→ Objective 1
In the passage on prosumer coordination, which entity acts as the leader in leader–follower frameworks?
→ Objective 2
From the passage on prosumer coordination, extract the text between "Nevertheless, most existing" and "require further investigation.", inclusive.

Substantial progress has been made in the coordinated operation of multiple prosumers. Some studies have established leader–follower frameworks, where a virtual power plant operator or aggregator acts as the leader and prosumers act as followers [15,16]. Other studies have developed bi-level coordination mechanisms for multiple virtual power plants participating in electricity markets [17,18]. These studies demonstrate the value of hierarchical coordination in reducing computational complexity and preserving operational privacy. In addition, recent studies have addressed optimal power flow and reactive power dispatch in systems with high renewable energy penetration. These studies consider uncertainties in renewable generation, including geothermal power plants, as well as the participation of electric vehicles [19,20]. They provide useful insights for designing coordinated operation strategies for multi-energy prosumer alliances. However, most of them focus mainly on interactions between prosumers and upper-level entities. Intra-alliance electricity sharing among heterogeneous prosumers remains insufficiently addressed [21,22].
To address this limitation, peer-to-peer (P2P) transaction models and energy-sharing mechanisms have been introduced for aggregated prosumer systems [23,24]. Recent studies have developed P2P energy trading models for community microgrids to support decentralized energy exchange and multi-agent coordination. Review studies have also summarized recent advances in P2P energy trading strategies, market schemes, and enabling technologies, indicating the growing research interest in prosumer energy-sharing frameworks [25]. These studies confirm that electricity sharing can improve the overall economic performance of coordinated systems. However, they generally pay insufficient attention to the heterogeneity of prosumer types, renewable generation profiles, and load characteristics within the alliance. Therefore, a unified coordination and electricity-sharing framework is still needed for heterogeneous prosumer alliances [26].
At the same time, the continued development of carbon emission trading (CET) and green certificate trading (GCT) markets has made the coordinated use of multiple low-carbon market mechanisms an important direction for integrated energy system optimization. Existing studies have incorporated CET and GCT into low-carbon planning and scheduling models for integrated energy systems, virtual power plants, and community microgrids [27,28,29]. Recent research has further explored joint CET–GCT interaction mechanisms. For example, double-direction coupling mechanisms between carbon allowances and green certificates have been proposed to support low-carbon transformation and integrated pricing in integrated energy systems [30,31]. In addition, cooperative operation models have been developed by linking the carbon reduction attributes of green certificates with carbon markets. These models help enhance multi-operator complementarity and low-carbon performance in integrated systems [32].
Nevertheless, most existing studies treat CET and GCT as parallel market mechanisms or analyze their interaction under simplified pricing assumptions. Even when market coupling is considered, the dynamic price–response relationship, multi-market feedback, and influence on operational decisions are still not fully characterized. Previous studies have indicated that interactions among electricity, carbon trading, and green certificate markets can lead to complex fluctuations in prices and trading volumes [33]. However, these dynamic effects have not been fully incorporated into coordinated dispatch and strategic market participation models. Therefore, the interactions among CET, GCT, and electricity market mechanisms, as well as their impacts on prosumer operation and market participation, require further investigation.

→ Given information
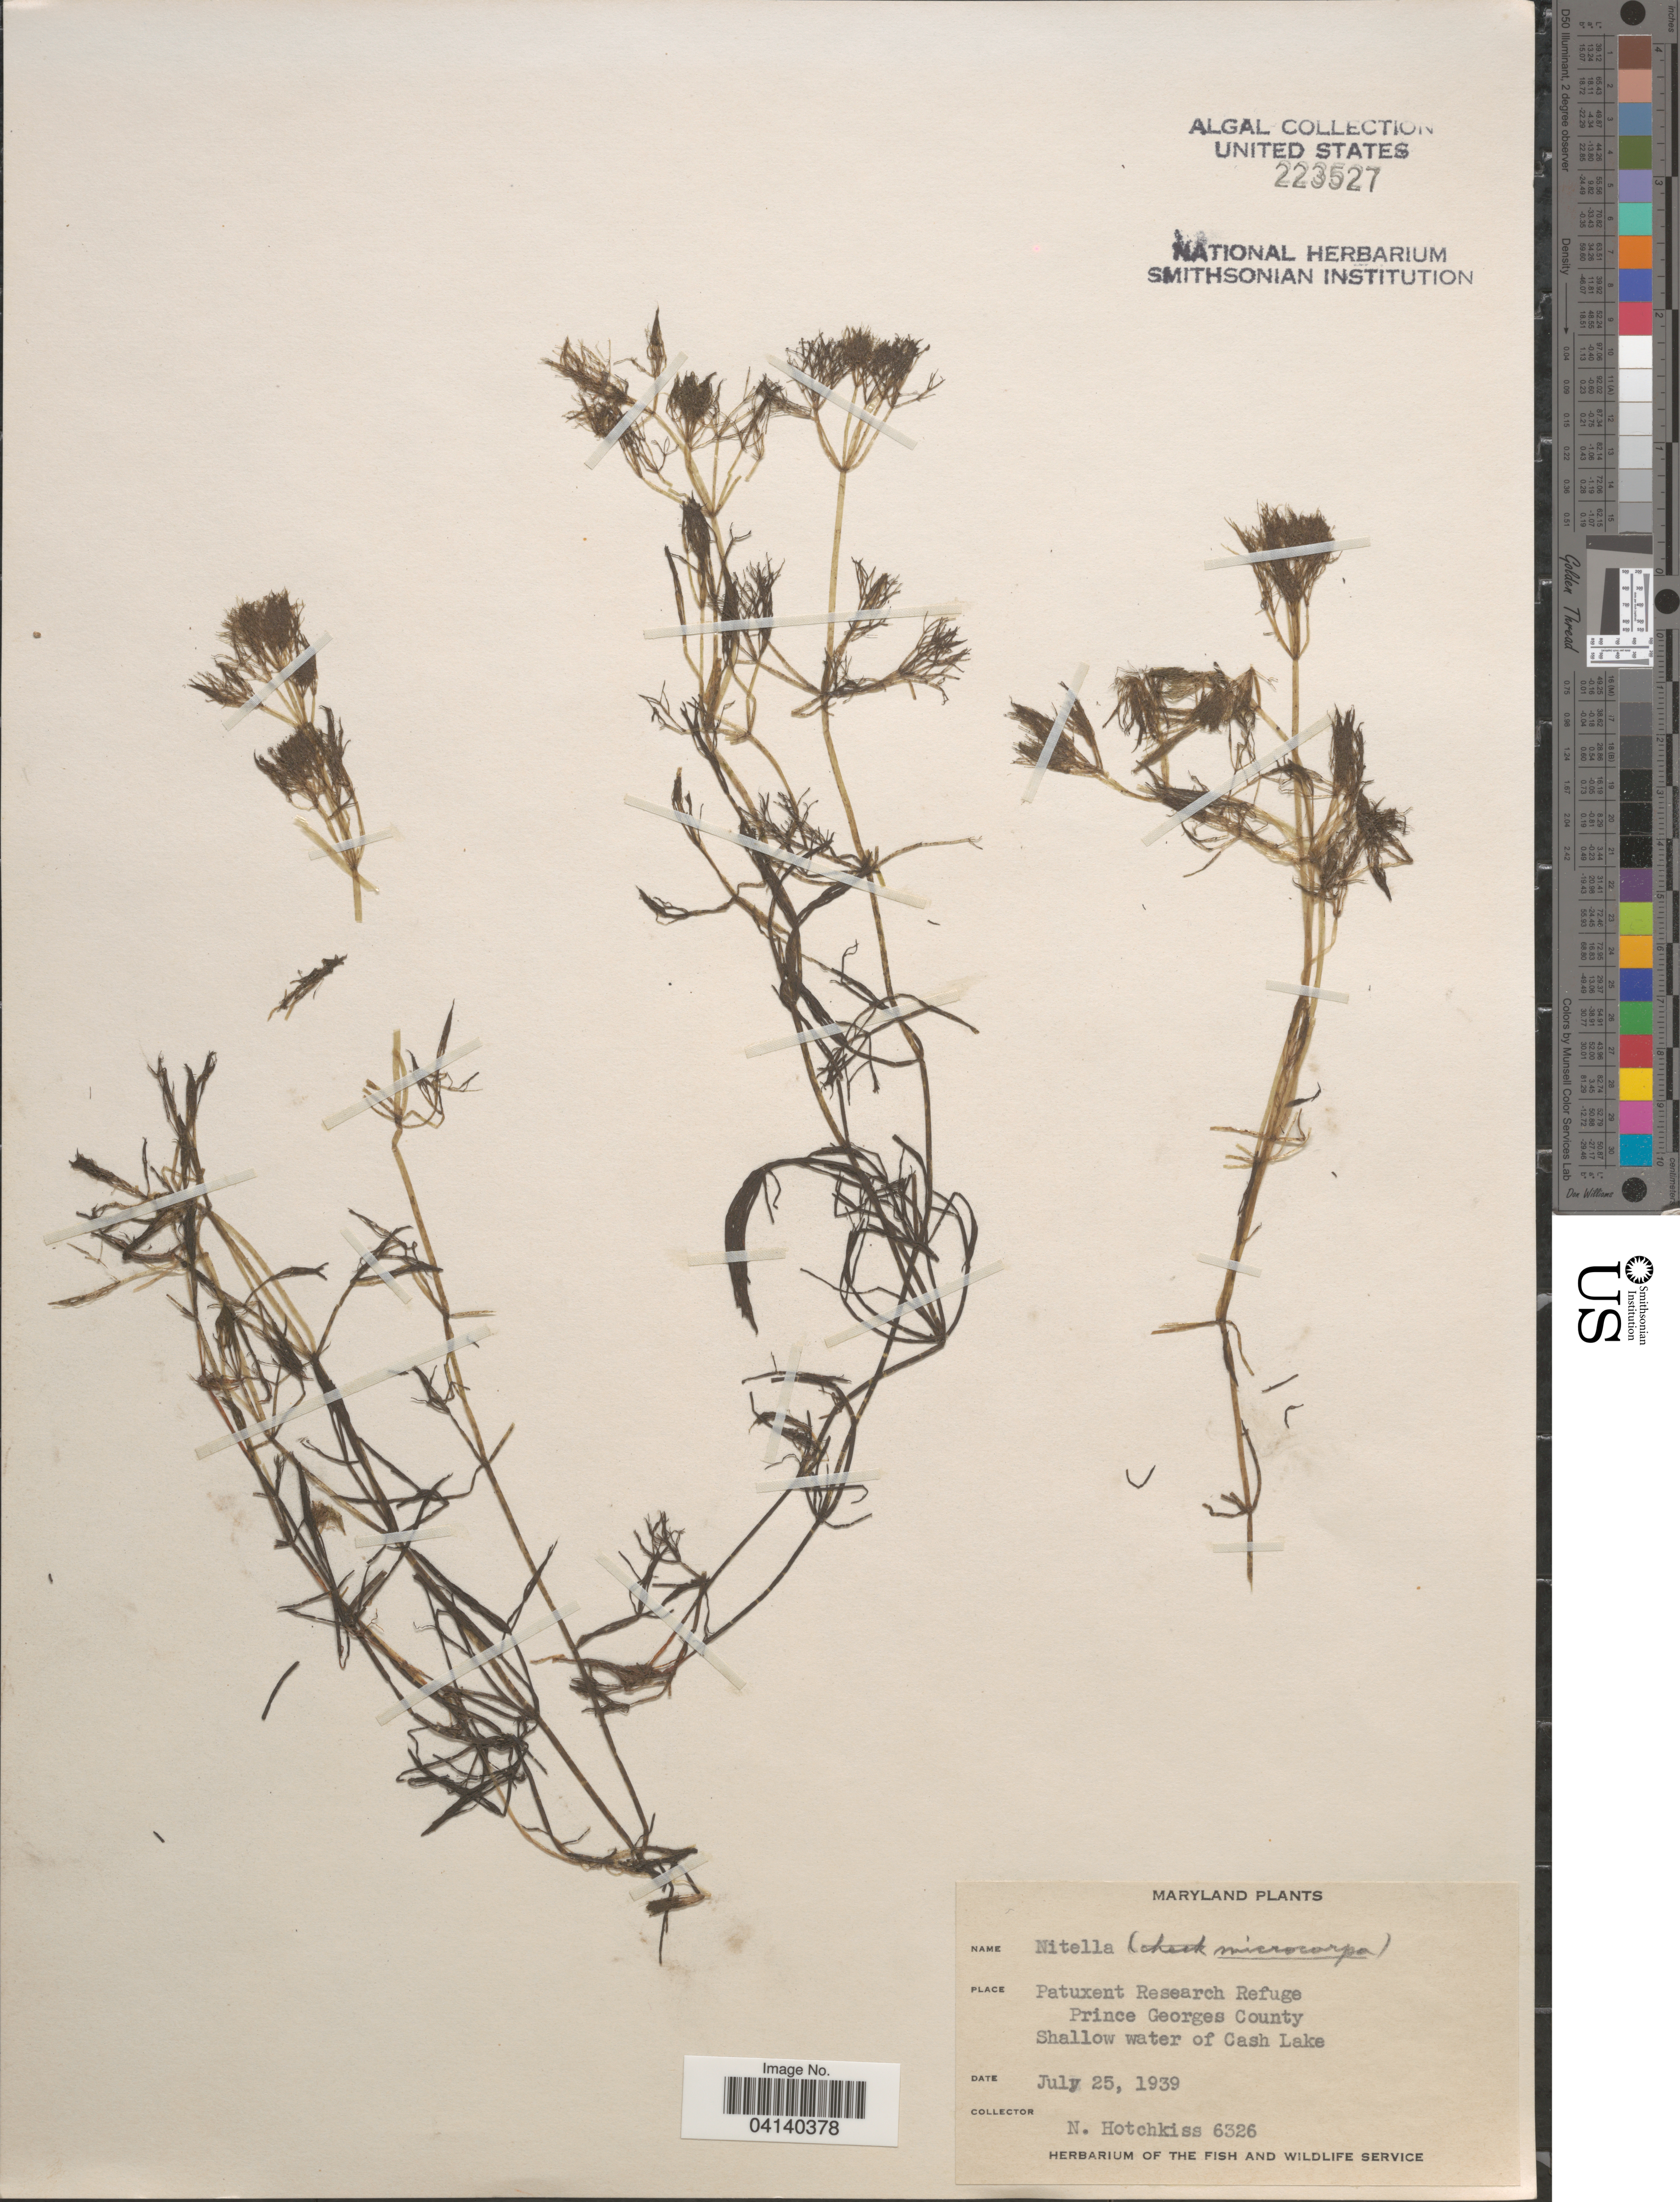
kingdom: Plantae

==

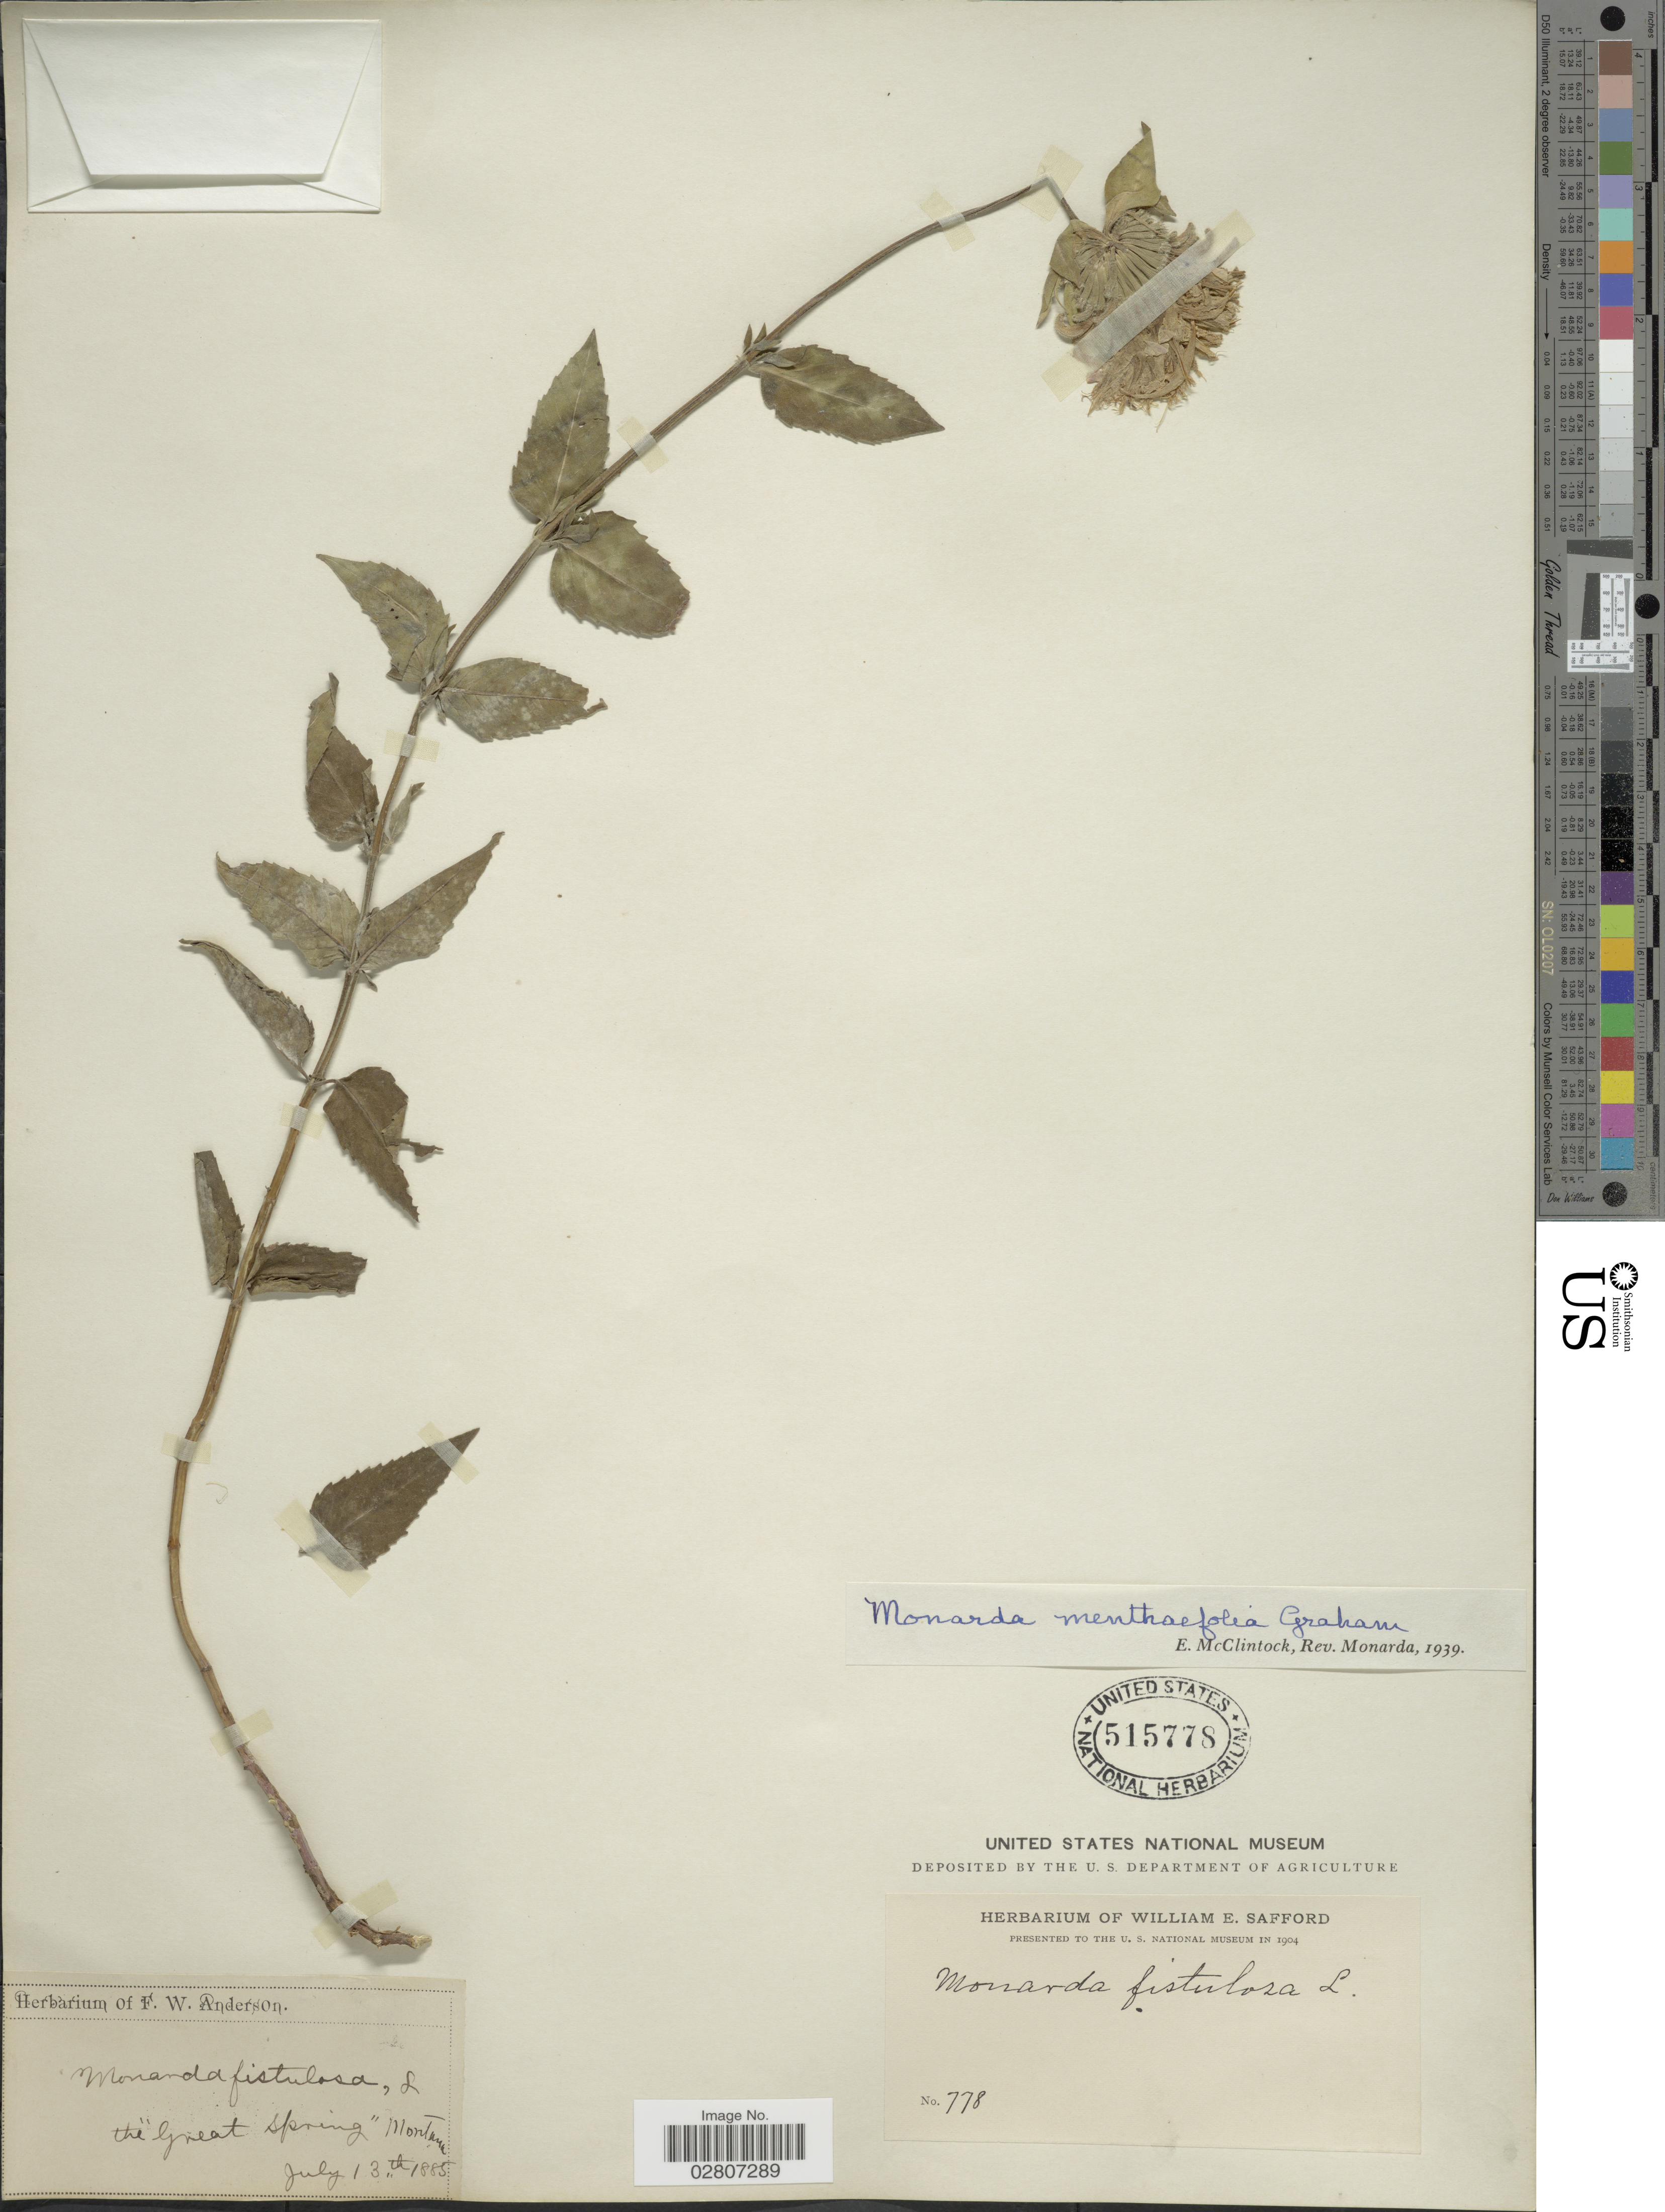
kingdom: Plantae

→ Full output 1
A virtual power plant operator or aggregator.

→ Full output 2
Nevertheless, most existing studies treat CET and GCT as parallel market mechanisms or analyze their interaction under simplified pricing assumptions. Even when market coupling is considered, the dynamic price–response relationship, multi-market feedback, and influence on operational decisions are still not fully characterized. Previous studies have indicated that interactions among electricity, carbon trading, and green certificate markets can lead to complex fluctuations in prices and trading volumes [33]. However, these dynamic effects have not been fully incorporated into coordinated dispatch and strategic market participation models. Therefore, the interactions among CET, GCT, and electricity market mechanisms, as well as their impacts on prosumer operation and market participation, require further investigation.